■ Objectif de travail
Selon le texte à étudier, quelles élites domestiques sont citées en exemple pour la Bulgarie, puis pour l’Ukraine et la Russie ?

■ Texte à étudier
------------------------------------------------
Les problèmes des définitions actuelles
Alors que la question de l’accaparement mondial des terres reçoit une
attention croissante des milieux académiques, (inter)gouvernementaux
ou encore militants, la multitude des discours autour du phénomène
rend malaisée la compréhension même de ce qui s’entend comme un «
accaparement ». Tandis que l’expression devient un « fourre-tout », la
conséquence est de voir le terme s’affaiblir et, vulnérable, être en proie aux
agendas d’élites non démocratiques. Il est ainsi important de commencer
par démystifier certaines images iconiques largement présentes dans les
perceptions dominantes, qui sont autant d’écueil pour apprécier l’étendue
réelle du phénomène. Le discours dominant parle de l’accaparement des
terres comme des acquisitions à grande échelle violant les droits fonciers,
perpétré par des gouvernements ou investisseurs étrangers, principalement
en Afrique, dans les États faibles, lié au contexte de l’insécurité alimentaire.
Par exemple, Arabie Saoudite, Corée du Sud, Chine ou encore Inde qui font
main basses sur de vastes étendues de terres en Éthiopie ou Madagascar afin
de cultiver des denrées pour assurer leur propre sécurité alimentaire. Ces
scénarios s’articulent autour de 6 assomptions : prise de contrôle par des
acteurs étrangers, concentré en Afrique, en rapport avec la crise alimentaire, à
considérer en termes des droits fonciers, centré sur une approche quantitative
et la question d’une définition absolue.
Premièrement, il est souvent suggéré que l’accaparement implique une
prise de contrôle par des gouvernements ou investisseurs étrangers de la
propriété foncière dans les États faibles. Or, l’accaparement ne requiert pas
nécessairement une mainmise de la propriété par des étrangers, ni que cette
dernière implique toujours un accaparement. Cette connexion fallacieuse
élude tout d’abord le fait de considérer le rôle des élites domestiques, tels
les arendatori en Bulgarie ou les agro-oligarques en Ukraine et Russie (voir
aussi Minville Gallagher, dans ce numéro, pour un exemple en Afrique de
l’Ouest). Les accaparements en Amérique du Sud – Brésil, Argentine –
indiquent que cela concerne aussi des États considérés comme stable. Il est
intéressant de remarquer que plusieurs des pays d’Amérique Latine adoptent
des législations pour empêcher l’achat de terres par des étrangers, sans pour
autant parvenir à empêcher les accaparements, signe que le problème est
au-delà de la simple « étrangéisation » de la propriété foncière. Ensuite, ce
raccourci prévient de regarder le caractère et la direction du changement
dans les relations sociales de propriété. Se concentrer sur la nationalité de
l’acquéreur fait passer à la trappe des questions essentielles telles que l’analyse
des transformations dans les relations de production et dynamiques rurales
: qui accède aux ressources, comment, à quelles fins, qui bénéficie, qui est
inclus ou exclus dans les nouveaux arrangements, etc.
------------------------------------------------
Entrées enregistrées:
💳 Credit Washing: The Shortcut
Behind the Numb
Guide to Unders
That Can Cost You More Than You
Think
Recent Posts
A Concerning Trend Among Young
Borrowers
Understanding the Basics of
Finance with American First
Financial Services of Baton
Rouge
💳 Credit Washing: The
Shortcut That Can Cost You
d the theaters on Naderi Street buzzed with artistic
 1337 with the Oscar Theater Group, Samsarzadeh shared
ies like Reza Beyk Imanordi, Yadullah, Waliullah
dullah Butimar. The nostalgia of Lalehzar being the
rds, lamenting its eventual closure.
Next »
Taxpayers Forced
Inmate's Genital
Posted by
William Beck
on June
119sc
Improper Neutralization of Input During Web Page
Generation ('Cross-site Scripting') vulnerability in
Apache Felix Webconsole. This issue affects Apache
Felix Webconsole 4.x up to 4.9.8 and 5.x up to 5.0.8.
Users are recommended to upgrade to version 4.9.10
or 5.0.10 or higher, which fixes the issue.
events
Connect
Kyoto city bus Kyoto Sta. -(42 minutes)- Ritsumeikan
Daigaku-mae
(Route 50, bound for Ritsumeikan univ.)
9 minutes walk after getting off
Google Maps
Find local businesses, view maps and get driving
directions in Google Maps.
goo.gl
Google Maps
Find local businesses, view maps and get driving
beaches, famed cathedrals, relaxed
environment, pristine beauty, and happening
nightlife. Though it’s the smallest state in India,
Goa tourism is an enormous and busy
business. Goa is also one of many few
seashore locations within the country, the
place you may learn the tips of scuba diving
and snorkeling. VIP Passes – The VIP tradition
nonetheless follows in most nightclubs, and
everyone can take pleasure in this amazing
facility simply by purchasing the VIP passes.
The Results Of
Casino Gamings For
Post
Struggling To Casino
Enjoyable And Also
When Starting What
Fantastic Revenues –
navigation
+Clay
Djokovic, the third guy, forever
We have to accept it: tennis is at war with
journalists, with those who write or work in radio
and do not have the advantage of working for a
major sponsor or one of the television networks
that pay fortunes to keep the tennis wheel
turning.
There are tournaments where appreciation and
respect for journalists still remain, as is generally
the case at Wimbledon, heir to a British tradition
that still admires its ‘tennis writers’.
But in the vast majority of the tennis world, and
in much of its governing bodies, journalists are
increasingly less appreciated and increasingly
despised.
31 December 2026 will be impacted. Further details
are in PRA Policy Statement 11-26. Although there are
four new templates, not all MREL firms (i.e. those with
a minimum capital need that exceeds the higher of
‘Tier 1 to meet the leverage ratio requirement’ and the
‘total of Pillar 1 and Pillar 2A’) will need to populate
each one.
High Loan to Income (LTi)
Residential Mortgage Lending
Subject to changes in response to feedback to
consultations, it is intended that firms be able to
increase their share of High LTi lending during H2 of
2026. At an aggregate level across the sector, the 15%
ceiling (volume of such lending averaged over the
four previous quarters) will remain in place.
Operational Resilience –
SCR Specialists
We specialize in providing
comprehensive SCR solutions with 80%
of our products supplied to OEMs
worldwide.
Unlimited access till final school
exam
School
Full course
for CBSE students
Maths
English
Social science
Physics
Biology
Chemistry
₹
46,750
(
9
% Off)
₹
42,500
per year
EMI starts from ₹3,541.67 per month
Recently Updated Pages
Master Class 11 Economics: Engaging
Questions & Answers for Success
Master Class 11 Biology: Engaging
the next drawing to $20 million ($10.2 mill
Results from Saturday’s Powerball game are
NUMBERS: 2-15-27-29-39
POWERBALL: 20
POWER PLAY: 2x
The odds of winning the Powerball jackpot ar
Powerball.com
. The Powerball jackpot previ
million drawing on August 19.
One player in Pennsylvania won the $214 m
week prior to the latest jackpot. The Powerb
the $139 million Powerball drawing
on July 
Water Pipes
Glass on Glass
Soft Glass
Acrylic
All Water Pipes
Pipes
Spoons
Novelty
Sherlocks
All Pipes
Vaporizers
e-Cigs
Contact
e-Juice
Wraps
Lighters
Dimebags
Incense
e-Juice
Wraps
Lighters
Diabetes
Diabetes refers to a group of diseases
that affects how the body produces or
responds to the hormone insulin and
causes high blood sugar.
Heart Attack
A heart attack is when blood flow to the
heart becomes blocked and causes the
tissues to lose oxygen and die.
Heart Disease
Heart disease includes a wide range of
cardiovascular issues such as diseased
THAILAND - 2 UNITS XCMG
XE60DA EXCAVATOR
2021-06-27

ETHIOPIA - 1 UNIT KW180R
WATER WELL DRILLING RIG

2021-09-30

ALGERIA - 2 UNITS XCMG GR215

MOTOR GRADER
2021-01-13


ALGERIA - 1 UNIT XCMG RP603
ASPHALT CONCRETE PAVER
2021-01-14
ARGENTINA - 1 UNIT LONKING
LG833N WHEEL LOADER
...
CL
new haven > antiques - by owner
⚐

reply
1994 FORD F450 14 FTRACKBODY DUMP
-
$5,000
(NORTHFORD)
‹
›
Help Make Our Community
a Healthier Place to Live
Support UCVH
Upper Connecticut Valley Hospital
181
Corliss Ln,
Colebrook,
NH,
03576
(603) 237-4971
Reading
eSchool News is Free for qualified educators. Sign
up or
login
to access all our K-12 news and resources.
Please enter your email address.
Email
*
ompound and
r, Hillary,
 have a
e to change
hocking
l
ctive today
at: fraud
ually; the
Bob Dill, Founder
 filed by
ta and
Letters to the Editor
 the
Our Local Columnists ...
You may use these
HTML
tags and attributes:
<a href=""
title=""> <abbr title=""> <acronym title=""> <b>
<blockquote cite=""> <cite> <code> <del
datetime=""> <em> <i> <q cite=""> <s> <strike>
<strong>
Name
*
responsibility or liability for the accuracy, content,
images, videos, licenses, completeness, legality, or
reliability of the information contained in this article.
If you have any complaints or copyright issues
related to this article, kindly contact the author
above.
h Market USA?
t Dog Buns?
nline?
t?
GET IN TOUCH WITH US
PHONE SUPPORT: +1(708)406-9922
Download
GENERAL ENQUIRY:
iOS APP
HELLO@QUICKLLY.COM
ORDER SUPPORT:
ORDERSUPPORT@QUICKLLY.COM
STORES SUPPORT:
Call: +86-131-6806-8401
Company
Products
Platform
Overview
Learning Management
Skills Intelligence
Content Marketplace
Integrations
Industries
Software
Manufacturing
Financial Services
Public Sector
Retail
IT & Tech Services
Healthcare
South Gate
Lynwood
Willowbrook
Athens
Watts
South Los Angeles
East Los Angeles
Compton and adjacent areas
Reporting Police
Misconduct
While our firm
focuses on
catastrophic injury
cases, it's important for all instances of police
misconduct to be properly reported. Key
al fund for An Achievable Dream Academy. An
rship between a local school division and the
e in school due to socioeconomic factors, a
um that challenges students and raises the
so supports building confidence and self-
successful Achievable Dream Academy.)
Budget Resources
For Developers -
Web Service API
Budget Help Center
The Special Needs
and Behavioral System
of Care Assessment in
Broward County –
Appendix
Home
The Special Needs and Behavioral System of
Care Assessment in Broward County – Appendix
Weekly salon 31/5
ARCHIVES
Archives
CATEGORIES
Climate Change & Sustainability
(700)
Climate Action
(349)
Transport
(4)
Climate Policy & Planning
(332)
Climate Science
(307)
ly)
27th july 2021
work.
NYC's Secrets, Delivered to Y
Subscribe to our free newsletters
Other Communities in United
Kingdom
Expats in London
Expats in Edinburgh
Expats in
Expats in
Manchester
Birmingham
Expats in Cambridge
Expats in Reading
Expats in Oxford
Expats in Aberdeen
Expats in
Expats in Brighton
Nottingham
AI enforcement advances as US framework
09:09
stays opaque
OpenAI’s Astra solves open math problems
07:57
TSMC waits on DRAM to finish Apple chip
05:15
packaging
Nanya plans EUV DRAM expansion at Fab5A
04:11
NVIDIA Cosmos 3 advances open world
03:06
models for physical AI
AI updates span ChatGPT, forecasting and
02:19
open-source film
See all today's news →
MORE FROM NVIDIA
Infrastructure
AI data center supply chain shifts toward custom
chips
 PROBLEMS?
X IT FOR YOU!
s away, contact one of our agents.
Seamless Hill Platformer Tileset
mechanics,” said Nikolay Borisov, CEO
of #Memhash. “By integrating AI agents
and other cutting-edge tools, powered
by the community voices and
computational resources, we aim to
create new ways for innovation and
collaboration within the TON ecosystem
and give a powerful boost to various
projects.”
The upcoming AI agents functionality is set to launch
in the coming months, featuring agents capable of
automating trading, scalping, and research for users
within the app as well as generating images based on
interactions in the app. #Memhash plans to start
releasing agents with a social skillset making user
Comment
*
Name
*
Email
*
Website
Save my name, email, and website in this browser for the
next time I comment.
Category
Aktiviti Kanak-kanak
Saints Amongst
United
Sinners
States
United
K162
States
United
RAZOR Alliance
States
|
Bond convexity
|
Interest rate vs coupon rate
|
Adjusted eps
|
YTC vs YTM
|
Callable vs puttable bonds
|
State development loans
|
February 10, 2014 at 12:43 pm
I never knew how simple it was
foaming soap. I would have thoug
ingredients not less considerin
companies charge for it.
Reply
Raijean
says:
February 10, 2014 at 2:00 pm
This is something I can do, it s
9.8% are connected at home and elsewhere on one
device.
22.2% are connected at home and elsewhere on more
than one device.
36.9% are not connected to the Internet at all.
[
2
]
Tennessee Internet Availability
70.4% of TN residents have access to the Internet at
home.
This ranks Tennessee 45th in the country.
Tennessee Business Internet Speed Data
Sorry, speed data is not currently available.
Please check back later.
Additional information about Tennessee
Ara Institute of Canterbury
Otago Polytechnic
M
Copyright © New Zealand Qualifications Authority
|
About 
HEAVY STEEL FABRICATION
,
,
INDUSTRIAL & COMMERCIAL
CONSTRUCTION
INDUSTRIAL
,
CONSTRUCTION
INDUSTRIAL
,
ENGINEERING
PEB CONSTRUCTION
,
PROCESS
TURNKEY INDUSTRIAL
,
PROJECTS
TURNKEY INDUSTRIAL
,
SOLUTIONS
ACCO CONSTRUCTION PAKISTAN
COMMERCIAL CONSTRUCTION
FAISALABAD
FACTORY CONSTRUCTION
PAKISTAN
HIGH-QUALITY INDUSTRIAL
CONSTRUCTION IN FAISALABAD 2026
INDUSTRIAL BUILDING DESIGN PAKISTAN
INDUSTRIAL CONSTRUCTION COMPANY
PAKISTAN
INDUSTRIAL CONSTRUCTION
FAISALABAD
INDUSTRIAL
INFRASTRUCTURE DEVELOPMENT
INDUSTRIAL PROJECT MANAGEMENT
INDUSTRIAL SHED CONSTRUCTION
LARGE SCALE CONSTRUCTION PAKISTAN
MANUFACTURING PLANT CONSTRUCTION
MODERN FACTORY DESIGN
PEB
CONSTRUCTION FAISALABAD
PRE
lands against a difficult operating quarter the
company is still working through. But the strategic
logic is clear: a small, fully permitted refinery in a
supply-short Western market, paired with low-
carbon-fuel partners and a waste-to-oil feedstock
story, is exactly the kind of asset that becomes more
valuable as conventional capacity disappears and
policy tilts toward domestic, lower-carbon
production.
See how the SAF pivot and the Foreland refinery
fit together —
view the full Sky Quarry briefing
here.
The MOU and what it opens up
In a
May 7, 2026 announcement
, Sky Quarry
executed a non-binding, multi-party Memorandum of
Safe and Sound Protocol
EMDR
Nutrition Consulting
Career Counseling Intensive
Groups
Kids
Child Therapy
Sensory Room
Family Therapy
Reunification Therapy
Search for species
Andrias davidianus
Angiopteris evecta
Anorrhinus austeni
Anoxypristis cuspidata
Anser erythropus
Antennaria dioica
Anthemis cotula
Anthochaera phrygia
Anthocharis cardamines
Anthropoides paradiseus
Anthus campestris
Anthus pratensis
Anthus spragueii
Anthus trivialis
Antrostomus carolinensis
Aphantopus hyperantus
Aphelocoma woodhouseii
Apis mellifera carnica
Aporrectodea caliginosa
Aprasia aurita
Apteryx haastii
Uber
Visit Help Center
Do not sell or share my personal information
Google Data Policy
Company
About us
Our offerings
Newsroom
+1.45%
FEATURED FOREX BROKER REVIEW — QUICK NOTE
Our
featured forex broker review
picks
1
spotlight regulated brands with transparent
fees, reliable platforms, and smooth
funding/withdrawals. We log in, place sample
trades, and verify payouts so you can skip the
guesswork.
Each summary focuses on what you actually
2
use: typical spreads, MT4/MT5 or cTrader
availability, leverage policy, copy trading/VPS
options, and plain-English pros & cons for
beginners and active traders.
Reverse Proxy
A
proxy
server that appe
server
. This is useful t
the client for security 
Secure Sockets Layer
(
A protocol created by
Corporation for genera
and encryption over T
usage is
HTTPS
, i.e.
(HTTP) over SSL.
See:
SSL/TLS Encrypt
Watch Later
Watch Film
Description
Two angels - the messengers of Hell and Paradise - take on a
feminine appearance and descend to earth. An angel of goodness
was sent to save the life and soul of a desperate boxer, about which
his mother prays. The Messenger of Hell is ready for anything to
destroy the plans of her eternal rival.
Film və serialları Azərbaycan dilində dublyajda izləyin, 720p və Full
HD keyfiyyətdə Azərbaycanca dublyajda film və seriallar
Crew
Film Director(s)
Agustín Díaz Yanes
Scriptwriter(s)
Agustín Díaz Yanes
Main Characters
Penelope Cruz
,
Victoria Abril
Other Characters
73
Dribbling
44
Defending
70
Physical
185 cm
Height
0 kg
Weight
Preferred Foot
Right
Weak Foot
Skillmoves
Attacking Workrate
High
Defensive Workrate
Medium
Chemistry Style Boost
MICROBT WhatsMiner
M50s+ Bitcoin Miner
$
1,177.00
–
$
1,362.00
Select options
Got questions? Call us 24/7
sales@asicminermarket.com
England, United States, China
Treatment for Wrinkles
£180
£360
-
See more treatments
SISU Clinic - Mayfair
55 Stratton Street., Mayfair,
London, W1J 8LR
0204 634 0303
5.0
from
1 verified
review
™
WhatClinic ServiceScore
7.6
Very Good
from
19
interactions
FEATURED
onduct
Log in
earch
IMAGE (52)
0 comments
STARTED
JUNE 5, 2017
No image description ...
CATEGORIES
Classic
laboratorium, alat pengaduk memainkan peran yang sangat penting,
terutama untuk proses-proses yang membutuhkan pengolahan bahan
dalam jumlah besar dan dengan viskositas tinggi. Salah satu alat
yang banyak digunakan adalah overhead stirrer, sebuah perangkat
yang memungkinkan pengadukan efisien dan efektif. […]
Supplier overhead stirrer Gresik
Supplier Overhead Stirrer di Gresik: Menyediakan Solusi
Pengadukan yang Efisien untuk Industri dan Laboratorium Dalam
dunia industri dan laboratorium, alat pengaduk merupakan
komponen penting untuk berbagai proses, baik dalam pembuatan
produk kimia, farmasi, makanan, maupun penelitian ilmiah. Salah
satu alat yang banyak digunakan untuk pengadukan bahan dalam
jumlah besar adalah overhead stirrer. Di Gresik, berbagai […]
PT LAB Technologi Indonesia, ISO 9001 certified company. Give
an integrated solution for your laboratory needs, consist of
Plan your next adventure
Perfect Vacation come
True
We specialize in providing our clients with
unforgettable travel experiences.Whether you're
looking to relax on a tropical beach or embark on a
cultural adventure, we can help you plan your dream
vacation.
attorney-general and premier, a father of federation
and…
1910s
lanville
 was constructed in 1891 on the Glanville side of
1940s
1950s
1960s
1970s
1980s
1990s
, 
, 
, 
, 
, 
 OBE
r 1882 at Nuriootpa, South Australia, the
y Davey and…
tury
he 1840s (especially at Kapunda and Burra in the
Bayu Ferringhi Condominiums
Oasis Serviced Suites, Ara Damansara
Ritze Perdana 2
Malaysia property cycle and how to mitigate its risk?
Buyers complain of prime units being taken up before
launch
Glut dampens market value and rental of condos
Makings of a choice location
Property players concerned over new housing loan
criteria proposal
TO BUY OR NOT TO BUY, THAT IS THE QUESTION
------------------------------------------------
■ Solution du problème
Les arendatori en Bulgarie et les agro-oligarques en Ukraine et en Russie.